» Aim of the exercise
A verbatim transcript of the data that follows, free of images, is the expected result.

» Supplied data
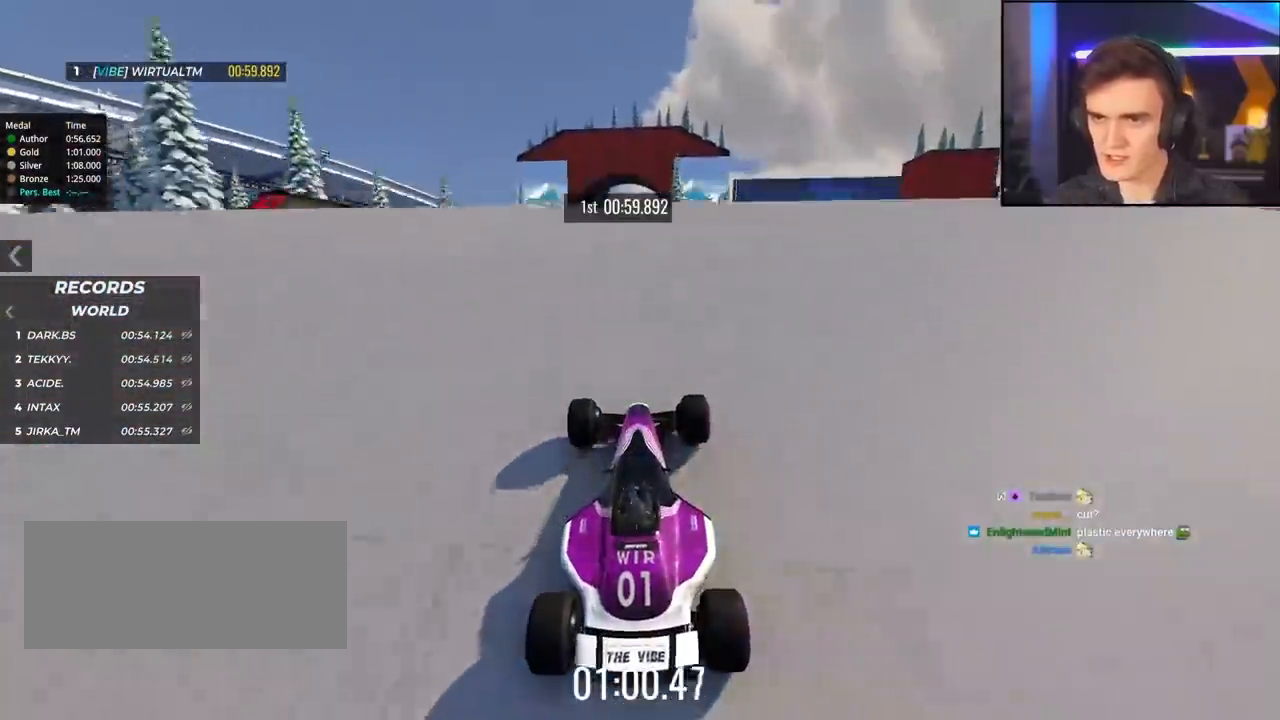
{"keys": ["up"], "events": []}
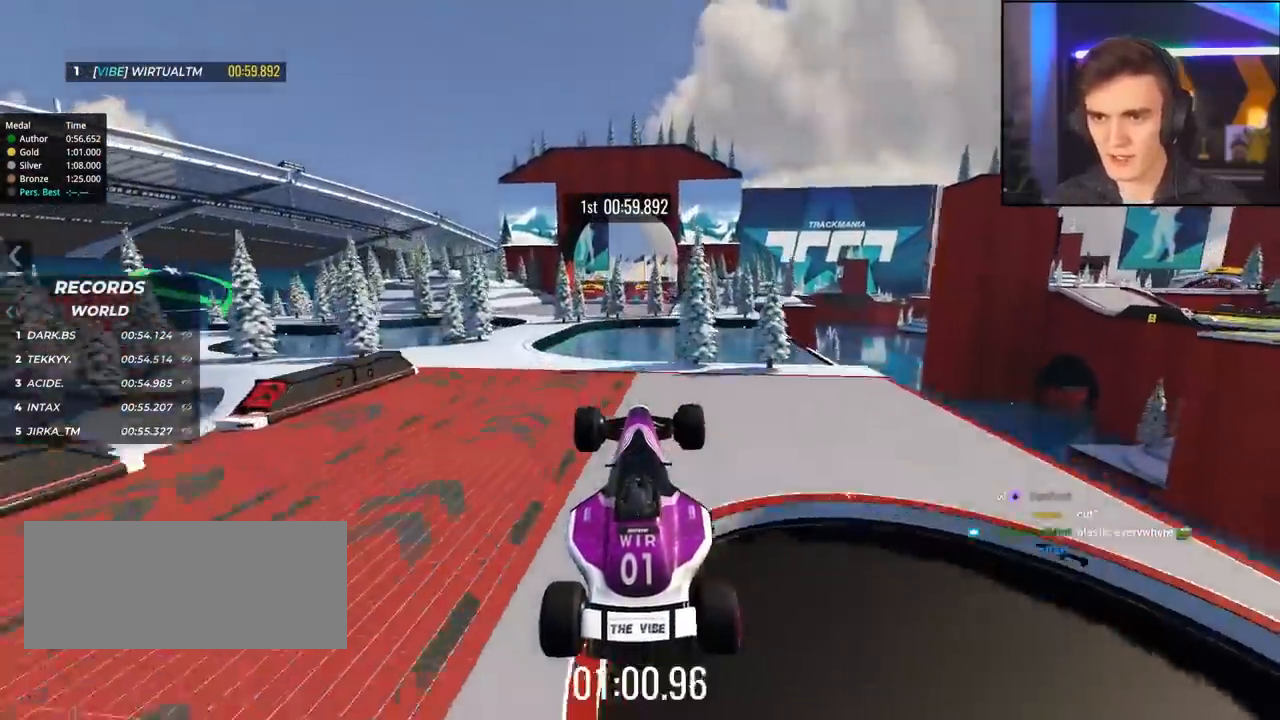
{"keys": ["up"], "events": []}
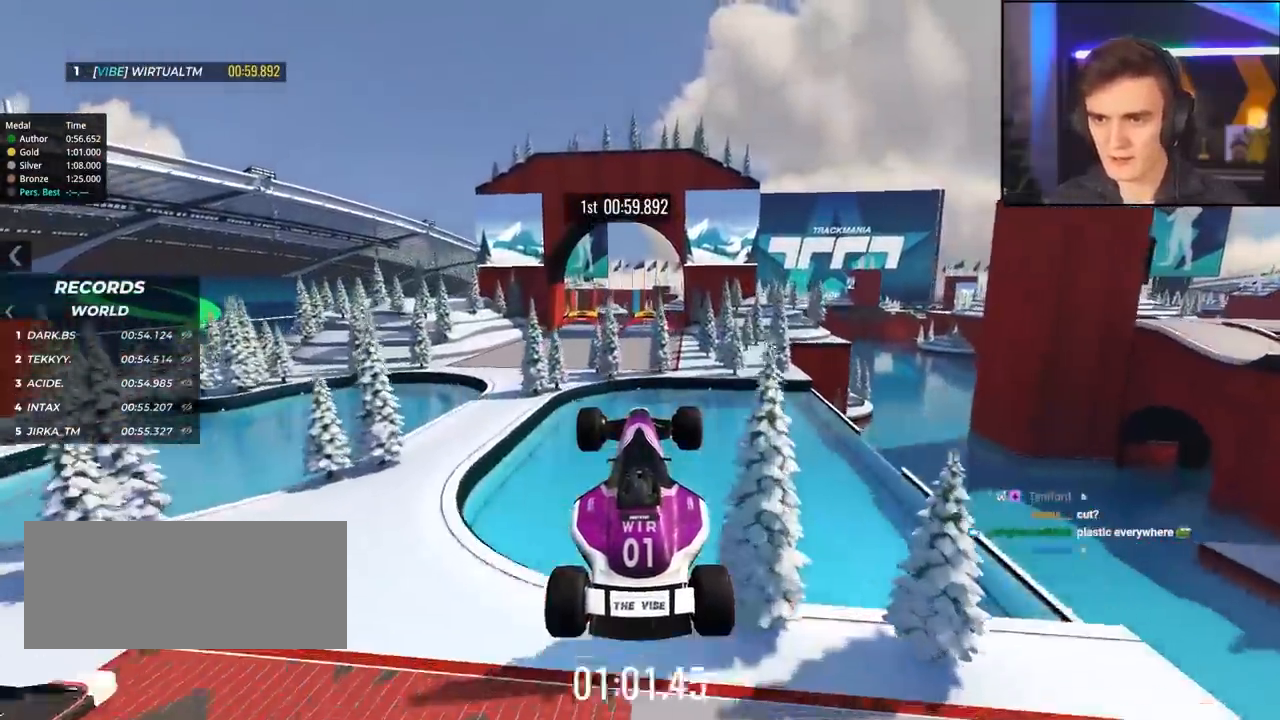
{"keys": ["up"], "events": []}
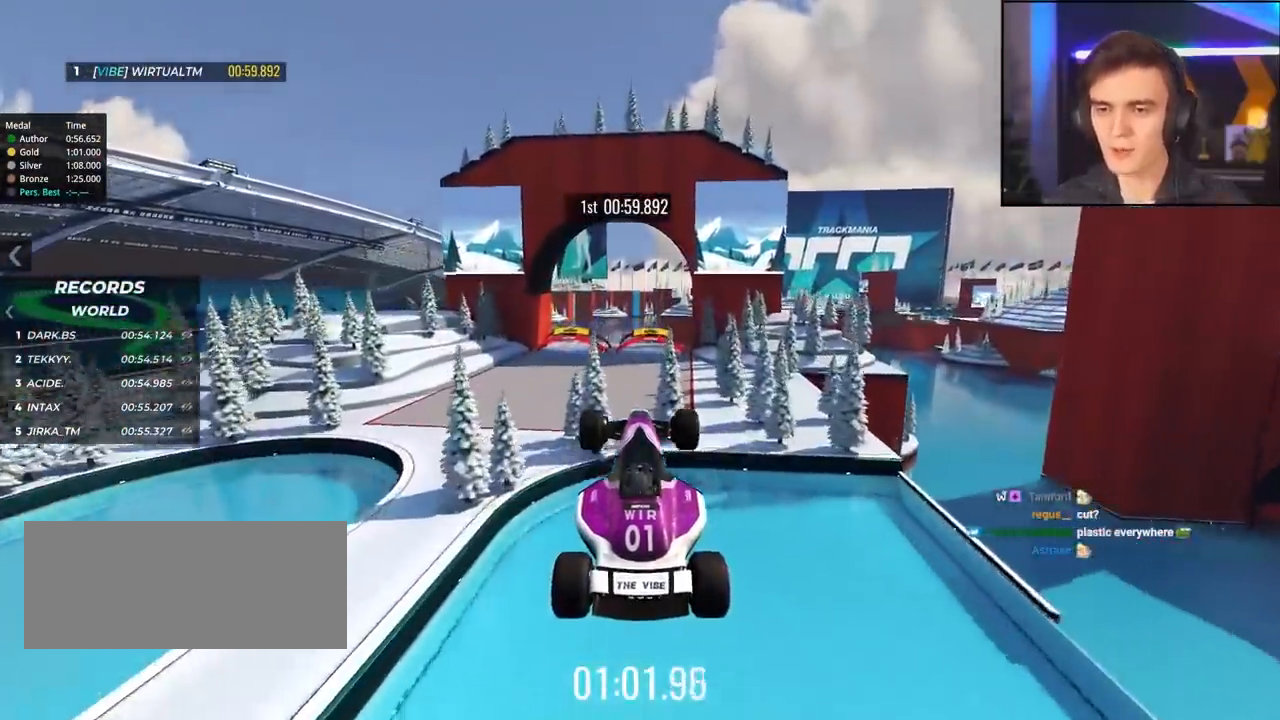
{"keys": ["up"], "events": []}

» Exercise solution
{"keys": ["up"], "events": []}
{"keys": ["up"], "events": []}
{"keys": ["up"], "events": []}
{"keys": ["up"], "events": []}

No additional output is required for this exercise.